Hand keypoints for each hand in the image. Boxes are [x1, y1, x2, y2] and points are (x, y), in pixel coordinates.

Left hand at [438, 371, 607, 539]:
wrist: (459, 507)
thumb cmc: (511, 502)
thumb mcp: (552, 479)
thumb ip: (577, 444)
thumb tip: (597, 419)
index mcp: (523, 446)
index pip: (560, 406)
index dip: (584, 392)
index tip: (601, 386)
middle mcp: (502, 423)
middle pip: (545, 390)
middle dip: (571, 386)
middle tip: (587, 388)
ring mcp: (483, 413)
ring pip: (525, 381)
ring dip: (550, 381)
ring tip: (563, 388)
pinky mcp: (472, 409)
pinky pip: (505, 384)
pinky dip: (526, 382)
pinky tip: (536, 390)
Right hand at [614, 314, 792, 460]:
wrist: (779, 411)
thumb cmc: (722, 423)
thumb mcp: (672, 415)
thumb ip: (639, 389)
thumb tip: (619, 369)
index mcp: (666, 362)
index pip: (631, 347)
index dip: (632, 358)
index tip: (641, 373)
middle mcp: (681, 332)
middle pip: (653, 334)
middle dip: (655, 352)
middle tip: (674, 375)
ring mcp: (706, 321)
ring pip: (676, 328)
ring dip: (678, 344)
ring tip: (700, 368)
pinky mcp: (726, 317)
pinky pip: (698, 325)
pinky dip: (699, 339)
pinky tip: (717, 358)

What to work on
Return only the stretch of the material above from the line holding "Left hand at" through the line holding "ring mcp: (483, 413)", copied exactly.

Finished exercise
Left hand at [438, 371, 607, 539]:
wrist: (459, 507)
thumb cmc: (511, 502)
thumb mcp: (552, 479)
thumb ip: (577, 444)
thumb tip: (597, 419)
index mcp: (523, 446)
index pip: (560, 406)
index dip: (584, 392)
index tip: (601, 386)
middle mcp: (502, 423)
middle pip: (545, 390)
middle dip: (571, 386)
middle tip: (587, 388)
ring mcp: (483, 413)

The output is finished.